My car club will, on occasion, get together a small group and go for an early-morning drive. This takes place at 7:00 a.m., when there is very little traffic and it’s still cool enough that driving with the top down is delightful. This morning we gathered again and went from South Miami out to Key Biscayne. Thanks to the passage of a cold front on Friday night, the weather was clear and cool enough that a light jacket was welcome. It could even be described by some as “crisp,” which isn’t something you think of in describing weather in South Florida.

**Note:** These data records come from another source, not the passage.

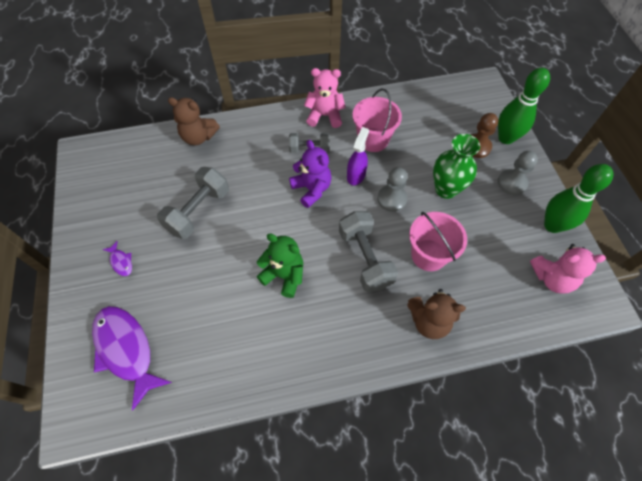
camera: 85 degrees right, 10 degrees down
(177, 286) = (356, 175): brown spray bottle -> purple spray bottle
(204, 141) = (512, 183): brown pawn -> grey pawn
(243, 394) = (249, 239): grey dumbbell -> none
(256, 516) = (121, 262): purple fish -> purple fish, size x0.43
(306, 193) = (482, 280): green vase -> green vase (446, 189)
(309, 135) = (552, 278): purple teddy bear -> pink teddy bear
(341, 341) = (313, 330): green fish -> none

There were six cars: a 1967 Austin Healey 3000 MkIII, a 1960 Austin Healey 3000, a 1973 TR6, a 1970 Lotus (with right-hand-drive), a 1960 Chevrolet Impala, and ever the odd man out, my 1995 Mustang GT. You do not have to own an antique car (more than 25 years old) to belong to the club; you just can’t exhibit a newer car. That doesn’t bother me; I enjoy looking at the cars of other members, and they are happy to have me along in either my Mustang or my nearly-antique 1988 Pontiac 6000LE Safari station wagon. We cruised up US 1 to the Rickenbacker Causeway and out over the bridges to Key Biscayne, greeting the sun as it broke through the low-level clouds over the Atlantic, passing the line of cyclists that are always on the road, and getting a wave from them. A flock of pelicans swooped low over the water by the bridge to Virginia Key.

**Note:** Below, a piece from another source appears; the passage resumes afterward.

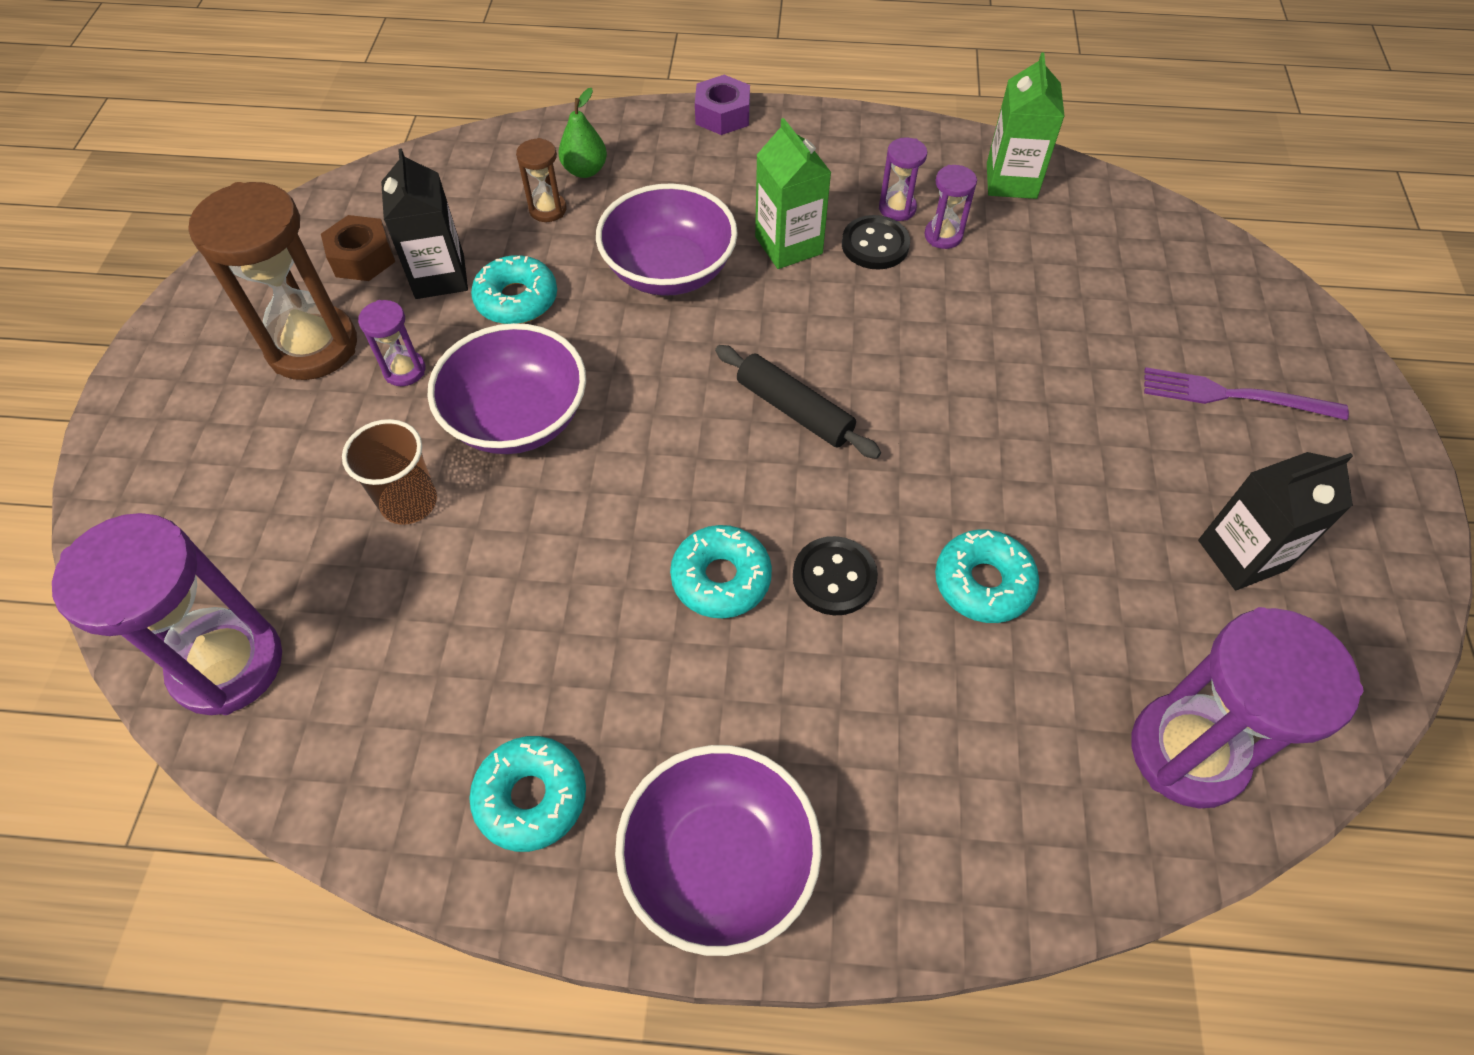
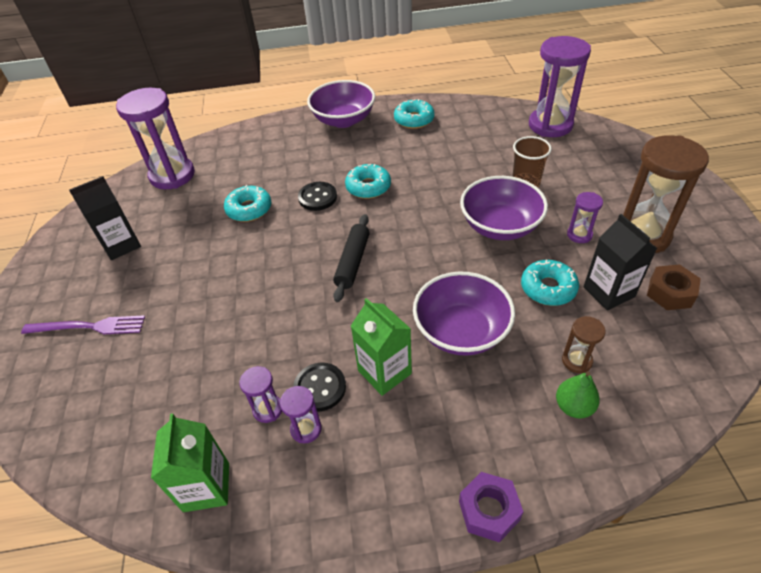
camera: 170 degrees right, 10 degrees down
(794, 410) = (352, 262): black rolling pin -> black rolling pin turned 75 degrees clockwise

Our usual stop is a Cuban cafe where some of us (me) had breakfast and Cuban coffee. We enjoyed the sunrise over the palms and condos, and then headed back home via a more scenic route – past Vizcaya, the old Deering estate, and through Coconut Grove, through the tunnel of trees along Main Highway and Old Cutler Road, and back home in time for another cup of coffee and the Sunday New York Times.